Exercise requirements: Copy the lines below, word for word, from the first through the line containing "Solidaridad". Leave the pictures out.

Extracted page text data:
┄┄┄┄┄┄┄┄┄┄

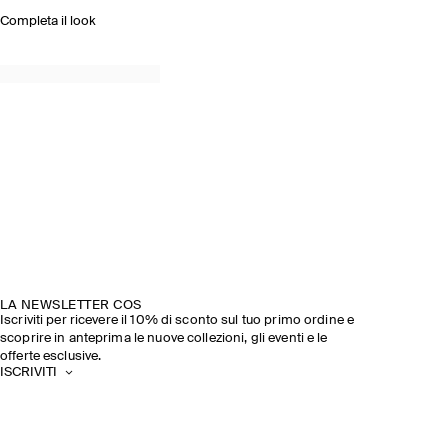
Completa il look
LA NEWSLETTER COS
Iscriviti per ricevere il 10% di sconto sul tuo primo ordine e
scoprire in anteprima le nuove collezioni, gli eventi e le
offerte esclusive.
ISCRIVITI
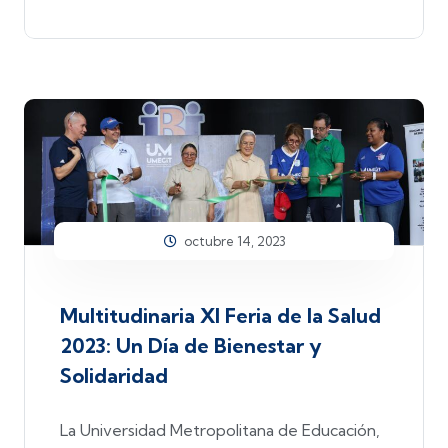
octubre 14, 2023
Multitudinaria XI Feria de la Salud
2023: Un Día de Bienestar y
Solidaridad
La Universidad Metropolitana de Educación,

┄┄┄┄┄┄┄┄┄┄

Exercise result:
Completa il look
LA NEWSLETTER COS
Iscriviti per ricevere il 10% di sconto sul tuo primo ordine e
scoprire in anteprima le nuove collezioni, gli eventi e le
offerte esclusive.
ISCRIVITI
octubre 14, 2023
Multitudinaria XI Feria de la Salud
2023: Un Día de Bienestar y
Solidaridad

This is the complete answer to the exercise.